--- Begin THE DATA ---

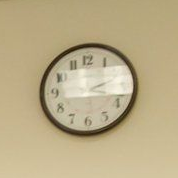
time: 2:18
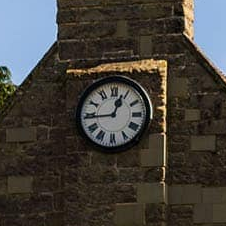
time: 12:44
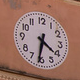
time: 4:31
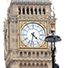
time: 4:32
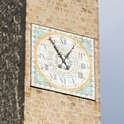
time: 12:54
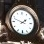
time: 1:47
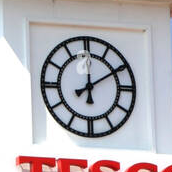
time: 12:09
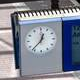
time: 12:37
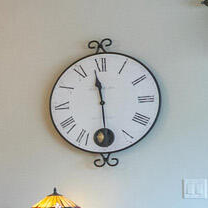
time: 11:28
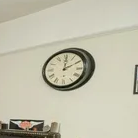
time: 2:00
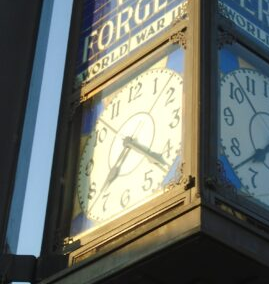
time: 7:21
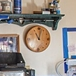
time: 11:02
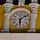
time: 6:08
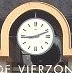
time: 9:11
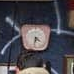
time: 4:32
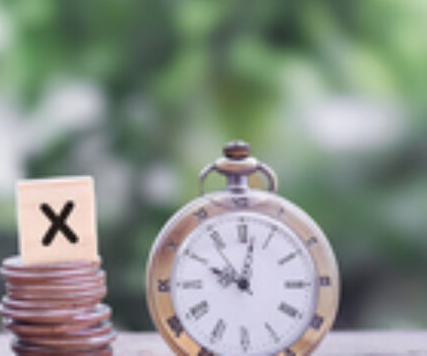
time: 10:01
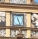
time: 11:25
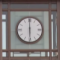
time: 5:59
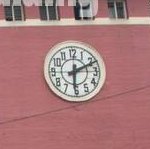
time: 6:11
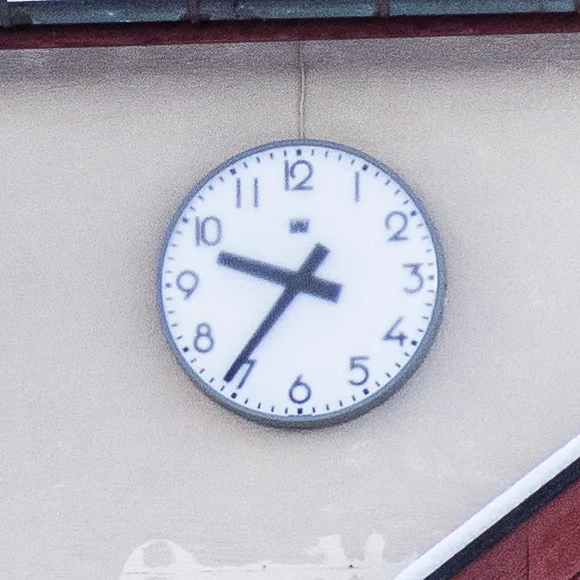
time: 9:36
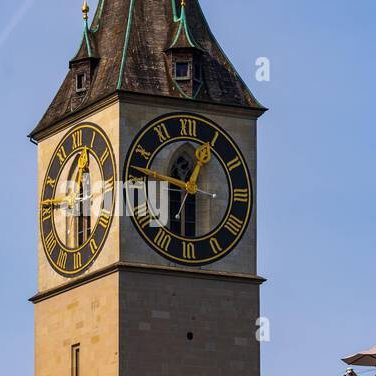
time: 12:46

--- End THE DATA ---

■ AIM: Recast the entries above as a two-column CSV with the header row "entry" and "answer," one row per entry. Put each entry's text and its answer in their own quoted fields, replace any line breaks with spaces, and leave the pictures out.

■ TASK SOLUTION:
entry,answer
"time:","2:18"
"time:","12:44"
"time:","4:31"
"time:","4:32"
"time:","12:54"
"time:","1:47"
"time:","12:09"
"time:","12:37"
"time:","11:28"
"time:","2:00"
"time:","7:21"
"time:","11:02"
"time:","6:08"
"time:","9:11"
"time:","4:32"
"time:","10:01"
"time:","11:25"
"time:","5:59"
"time:","6:11"
"time:","9:36"
"time:","12:46"